Showing posts with label Introductions. Show all posts
Showing posts with label Introductions. Show all posts

Monday, July 6, 2009

What a bizarre two years it has been...

I originally started this blog in 2007, when it was common that trophy commercial real estate assets would trade for 3% cap rates (cap rate = property-level net operating income divided by property value). I felt the market correction coming -- albeit not nearly to the extent that we are experiencing today, nor the extent to which I think we'll see in the next couple of years.

Two years later, I'm at my second company since leaving the boutique i-banking firm, including 15-month pit stop at one of the biggest hedge funds on the Street (where my strategy proceeded to blow up). And I, like everyone else, am wondering -- where do we go from here?

The people who used to read this blog are probably long gone. Most who worked in the CRE industry in New York have left for less-competitive locales. So I'm really just posting this to see if it's picked up on anyone's RSS feeds.

I dropped everything when I went to the hedge fund to focus 100% of my time on the strategy. Now that I have a bit more time on my hands, I'll probably resume blogging regardless of whether anyone reads it.

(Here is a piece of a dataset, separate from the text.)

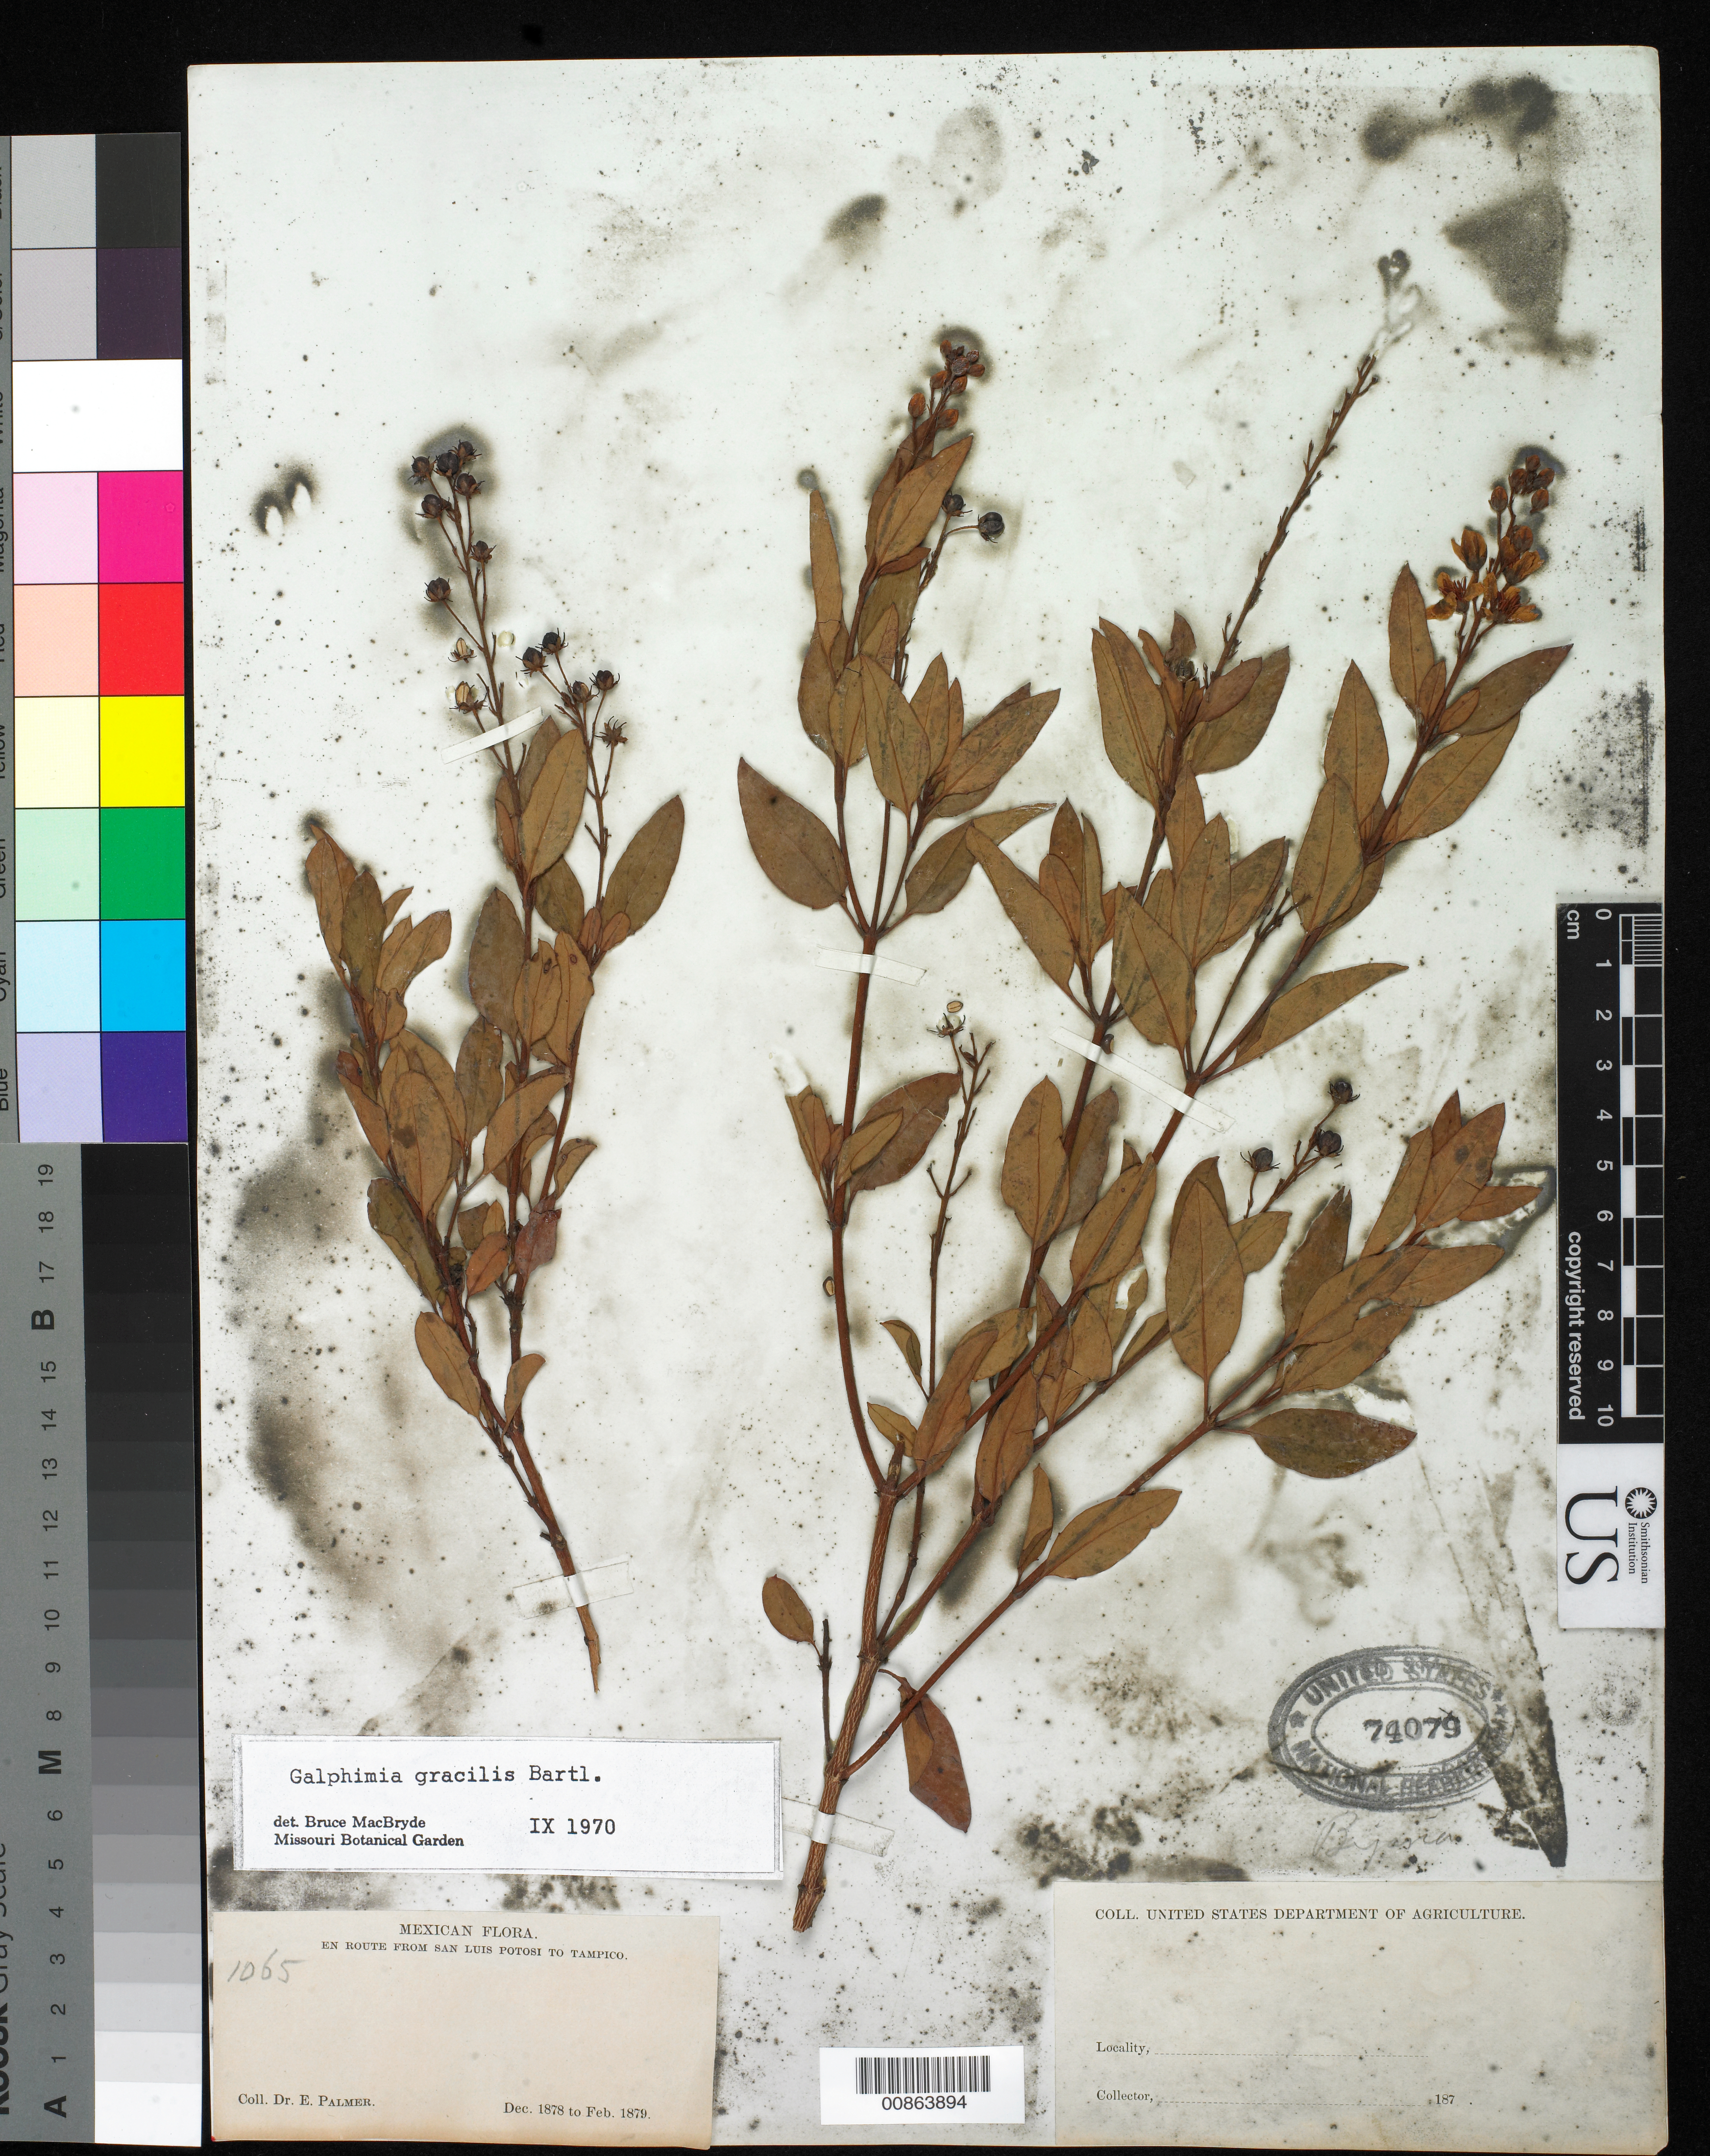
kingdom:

It's amazing to me that since I started this, there still have been no blogs about commercial real estate that have popped up given everything that's going on. It's an incredibly interesting time, yet no one seems interested.

Tuesday, March 20, 2007

The Point...

To join my bookmarked i-banking blogs, write a bit about the current [insane] real estate capital markets, and hopefully blow off some steam.

I work at a real estate i-bank in New York, a mid-level guy trying to get my other foot out of the trenches. At our firm, intensity is the name of the game. Verbal assaults and rulers slapping the tops of hands is the norm. Doors slamming, papers ripping, blood-curdling screaming... that type of thing. The typical New York investment banking company. But real estate.

2007 is the year of the three-cap in New York, with Harry Macklowe hitting lead-off as the flippee in the EOP/Blackstone NY portfolio, and more to come, as a historic, highly-prominent, "jewel" of an office building in Midtown is quietly-rumored to be trading in the next week.

Last year, we saw cap rate in Manhattan drop to the "fours" in typical deals, with anything in the fives considered a bargain. Nationwide, trophies trading in the sixes were viewed as virtual steals (see: San Diego). So the obvious questions are what's next, and at what point does it stop (or even slow)?